_Your objective_: Write the next part of the piece on credit utilization and loan approval, starting after its final sentence.

_Extract provided_:
──────────────────────────────
When applying for a loan, lenders consider more than just your income. They also examine your credit behaviour. One key factor is credit utilisation for loan approval. This is the percentage of your total available credit that you are currently using. High credit utilisation can signal financial stress and affect your chances of getting approved. But what exactly counts as “too high”? Let’s break it down.
What Is Credit Utilisation?
Credit utilisation can be expressed in the following way,
Credit Utilization (%) = (Total Credit Used ÷ Total Credit Limit) × 100
Thus, for instance, if your total credit limit across all your credit cards is ₹1,00,000, and you have spent ₹60,000, your credit utilisation would be 60%.
Lenders use this method to judge risk. High utilisation may mean the person is already over-leveraged, while low utilisation denotes financial discipline. Both are important for credit utilisation for loan approval.
Ideal Credit Utilisation for Loan Approval
Experts recommend keeping your utilisation below 30–40%. Here’s why,
| Credit Utilization | Impact on Loan Approval |
| 0–30% | Excellent, improves chances |
| 30–50% | Acceptable, may require explanation |
| 50–70% | Risky, may reduce the loan amount or increase the interest |
| 70%+ | Very high, likely to get rejected |
Keeping utilisation under control shows lenders that you manage debt responsibly, which helps with approval and better loan terms.
How High Credit Utilisation Affects Your Credit Score
High credit utilisation not only obstructs loan approval. It can also result in a decrease in your credit score, which is the priority for the creditors.
A high utilisation rate directly raises your debt-to-credit ratio and results in a lower score. For sure, creditors may consider this a sign of financial trouble. Low utilisation is a signal of your good credit management; thus, your chances are increased.
Clearing credit card dues before a loan application will help in keeping the right utilisation ratio.
Strategies to Reduce Credit Utilisation Before Applying
In case your credit utilisation is at a high level, decrease it before going for a loan.
Practical Steps
- Clear the debt on credit cards
- Do not use the entire limit of cards throughout the month
- Ask for a larger credit limit on current cards
- Use several cards for your expenses instead of one
- Keep a few accounts active with very little usage
Platforms like Olyv will allow you to monitor your credit utilisation and provide you with live insights to work on this aspect of your credit for the sake of loan approval.
──────────────────────────────
_Data extract_:
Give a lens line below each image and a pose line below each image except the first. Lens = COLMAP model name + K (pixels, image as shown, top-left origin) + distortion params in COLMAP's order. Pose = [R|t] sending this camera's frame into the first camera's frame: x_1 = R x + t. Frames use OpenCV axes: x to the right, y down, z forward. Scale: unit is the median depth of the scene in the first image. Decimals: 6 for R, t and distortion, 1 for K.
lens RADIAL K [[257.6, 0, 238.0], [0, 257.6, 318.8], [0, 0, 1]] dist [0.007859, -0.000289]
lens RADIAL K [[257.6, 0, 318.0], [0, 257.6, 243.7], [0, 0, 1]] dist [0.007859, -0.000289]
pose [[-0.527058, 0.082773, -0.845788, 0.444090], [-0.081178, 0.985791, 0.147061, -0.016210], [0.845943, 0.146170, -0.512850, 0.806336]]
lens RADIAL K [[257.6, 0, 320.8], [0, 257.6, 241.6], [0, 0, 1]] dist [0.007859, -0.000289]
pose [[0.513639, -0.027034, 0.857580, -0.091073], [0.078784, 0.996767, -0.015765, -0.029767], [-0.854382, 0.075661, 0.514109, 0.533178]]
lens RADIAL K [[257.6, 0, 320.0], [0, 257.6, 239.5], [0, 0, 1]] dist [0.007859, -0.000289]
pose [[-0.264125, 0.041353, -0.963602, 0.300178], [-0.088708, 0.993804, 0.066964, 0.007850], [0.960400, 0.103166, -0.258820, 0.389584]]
──────────────────────────────
_Final answer_:
Alternatives if Credit Utilisation Is High
If you cannot reduce utilisation immediately, consider these options,
- Apply for a smaller loan amount
- Wait until balances are paid down
- Opt for secured loans like gold loans or fixed deposits
- Explore pre-approved offers based on past repayment history
These methods improve your chances without risking rejection.
Key Takeaways for Loan Approval
- Keep credit utilisation under 30–40% for optimal approval chances.
- High utilisation (50%+) may lead to higher interest rates or loan rejection.
- Monitor your utilisation using Olyv to maintain healthy credit habits.
- Pay balances and avoid maxing out cards before applying for a loan.
- Financial discipline signals to lenders that you are a responsible borrower.
Impact of Credit Behaviour
| Behavior | Credit Score & Loan Approval |
| Low utilization | Improved credit score, easier approval |
| High utilization | Lower score, higher risk of rejection |
| Consistent repayment | Positive impact |
| Maxed-out cards | Negative impact may reduce the loan amount |
Conclusion
Credit utilisation for loan approval is one of the most important factors lenders consider. Using too much of your available credit can lower your score and reduce your chances of approval. Ideally, keep utilisation under 30–40% and pay off outstanding balances before applying.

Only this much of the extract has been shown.